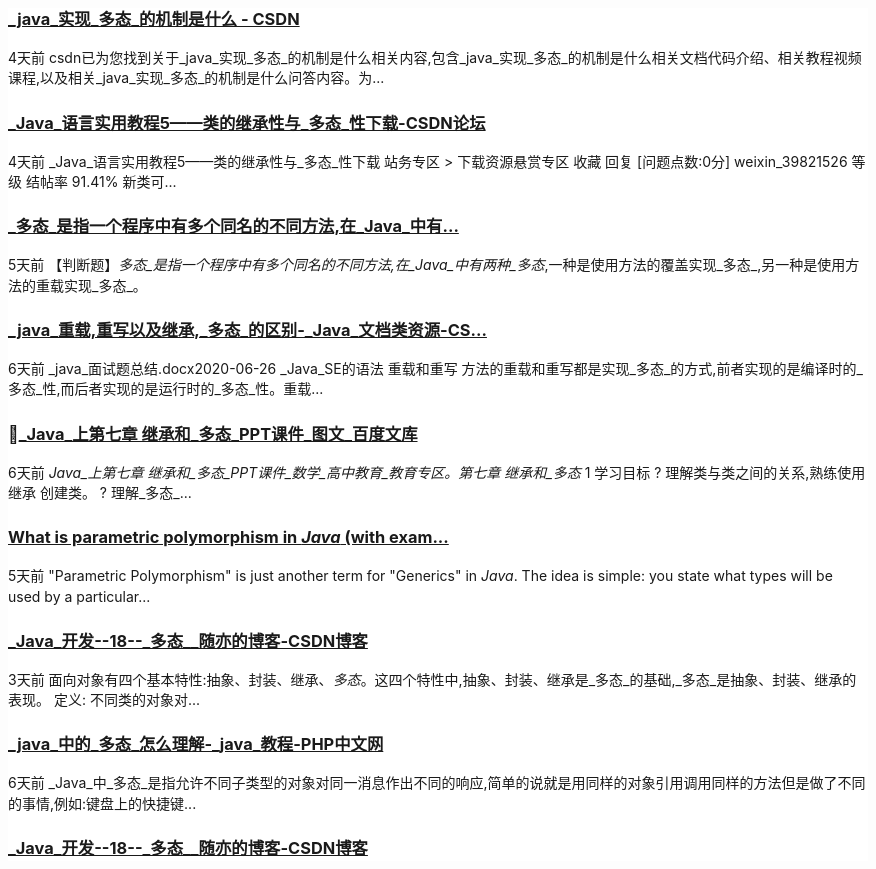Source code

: ### [_java_实现_多态_的机制是什么 - CSDN](https://zshipu.com/t?url=https://www.csdn.net/gather_28/Mtjakg4sMjAxODMtYmxvZwO0O0OO0O0O.html)

 4天前 csdn已为您找到关于_java_实现_多态_的机制是什么相关内容,包含_java_实现_多态_的机制是什么相关文档代码介绍、相关教程视频课程,以及相关_java_实现_多态_的机制是什么问答内容。为...

### [_Java_语言实用教程5——类的继承性与_多态_性下载-CSDN论坛](https://zshipu.com/t?url=https://bbs.csdn.net/topics/397708912)

 4天前 _Java_语言实用教程5——类的继承性与_多态_性下载 站务专区 > 下载资源悬赏专区 收藏 回复 [问题点数:0分] weixin_39821526 等级 结帖率 91.41% 新类可...

### [_多态_是指一个程序中有多个同名的不同方法,在_Java_中有...](https://zshipu.com/t?url=https://www.51xuexiaoyi.com/timu/164ad19527f44a61.html)

 5天前 【判断题】_多态_是指一个程序中有多个同名的不同方法,在_Java_中有两种_多态_,一种是使用方法的覆盖实现_多态_,另一种是使用方法的重载实现_多态_。

### [_java_重载,重写以及继承,_多态_的区别-_Java_文档类资源-CS...](https://zshipu.com/t?url=https://download.csdn.net/download/tjgtgq003/1112041)

 6天前 _java_面试题总结.docx2020-06-26 _Java_SE的语法 重载和重写 方法的重载和重写都是实现_多态_的方式,前者实现的是编译时的_多态_性,而后者实现的是运行时的_多态_性。重载...

### [_Java_上第七章 继承和_多态_PPT课件_图文_百度文库](https://zshipu.com/t?url=https://wenku.baidu.com/view/f22cdd10900ef12d2af90242a8956bec0875a5cc.html)

 6天前 _Java_上第七章 继承和_多态_PPT课件_数学_高中教育_教育专区。第七章 继承和_多态_ 1 学习目标 ? 理解类与类之间的关系,熟练使用继承 创建类。 ? 理解_多态_...

### [What is parametric polymorphism in _Java_ (with exam...](https://zshipu.com/t?url=https://stackoverflow.com/questions/10179449/what-is-parametric-polymorphism-in-java-with-example)

 5天前 "Parametric Polymorphism" is just another term for "Generics" in _Java_. The idea is simple: you state what types will be used by a particular...

### [_Java_开发--18--_多态__随亦的博客-CSDN博客](https://zshipu.com/t?url=https://security.blog.csdn.net/article/details/108695956)

 3天前 面向对象有四个基本特性:抽象、封装、继承、_多态_。这四个特性中,抽象、封装、继承是_多态_的基础,_多态_是抽象、封装、继承的表现。 定义: 不同类的对象对...

### [_java_中的_多态_怎么理解-_java_教程-PHP中文网](https://zshipu.com/t?url=https://m.php.cn/article/419696.html)

 6天前 _Java_中_多态_是指允许不同子类型的对象对同一消息作出不同的响应,简单的说就是用同样的对象引用调用同样的方法但是做了不同的事情,例如:键盘上的快捷键...

### [_Java_开发--18--_多态__随亦的博客-CSDN博客](https://zshipu.com/t?url=https://blog.csdn.net/wutianxu123/article/details/108695956)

→ **Assignment**:
Reproduce the listing above word for word, omitting the pictures.

→ **Completed task**:
Source code

: ### [_java_实现_多态_的机制是什么 - CSDN](https://zshipu.com/t?url=https://www.csdn.net/gather_28/Mtjakg4sMjAxODMtYmxvZwO0O0OO0O0O.html)

 4天前 csdn已为您找到关于_java_实现_多态_的机制是什么相关内容,包含_java_实现_多态_的机制是什么相关文档代码介绍、相关教程视频课程,以及相关_java_实现_多态_的机制是什么问答内容。为...

### [_Java_语言实用教程5——类的继承性与_多态_性下载-CSDN论坛](https://zshipu.com/t?url=https://bbs.csdn.net/topics/397708912)

 4天前 _Java_语言实用教程5——类的继承性与_多态_性下载 站务专区 > 下载资源悬赏专区 收藏 回复 [问题点数:0分] weixin_39821526 等级 结帖率 91.41% 新类可...

### [_多态_是指一个程序中有多个同名的不同方法,在_Java_中有...](https://zshipu.com/t?url=https://www.51xuexiaoyi.com/timu/164ad19527f44a61.html)

 5天前 【判断题】_多态_是指一个程序中有多个同名的不同方法,在_Java_中有两种_多态_,一种是使用方法的覆盖实现_多态_,另一种是使用方法的重载实现_多态_。

### [_java_重载,重写以及继承,_多态_的区别-_Java_文档类资源-CS...](https://zshipu.com/t?url=https://download.csdn.net/download/tjgtgq003/1112041)

 6天前 _java_面试题总结.docx2020-06-26 _Java_SE的语法 重载和重写 方法的重载和重写都是实现_多态_的方式,前者实现的是编译时的_多态_性,而后者实现的是运行时的_多态_性。重载...

### [_Java_上第七章 继承和_多态_PPT课件_图文_百度文库](https://zshipu.com/t?url=https://wenku.baidu.com/view/f22cdd10900ef12d2af90242a8956bec0875a5cc.html)

 6天前 _Java_上第七章 继承和_多态_PPT课件_数学_高中教育_教育专区。第七章 继承和_多态_ 1 学习目标 ? 理解类与类之间的关系,熟练使用继承 创建类。 ? 理解_多态_...

### [What is parametric polymorphism in _Java_ (with exam...](https://zshipu.com/t?url=https://stackoverflow.com/questions/10179449/what-is-parametric-polymorphism-in-java-with-example)

 5天前 "Parametric Polymorphism" is just another term for "Generics" in _Java_. The idea is simple: you state what types will be used by a particular...

### [_Java_开发--18--_多态__随亦的博客-CSDN博客](https://zshipu.com/t?url=https://security.blog.csdn.net/article/details/108695956)

 3天前 面向对象有四个基本特性:抽象、封装、继承、_多态_。这四个特性中,抽象、封装、继承是_多态_的基础,_多态_是抽象、封装、继承的表现。 定义: 不同类的对象对...

### [_java_中的_多态_怎么理解-_java_教程-PHP中文网](https://zshipu.com/t?url=https://m.php.cn/article/419696.html)

 6天前 _Java_中_多态_是指允许不同子类型的对象对同一消息作出不同的响应,简单的说就是用同样的对象引用调用同样的方法但是做了不同的事情,例如:键盘上的快捷键...

### [_Java_开发--18--_多态__随亦的博客-CSDN博客](https://zshipu.com/t?url=https://blog.csdn.net/wutianxu123/article/details/108695956)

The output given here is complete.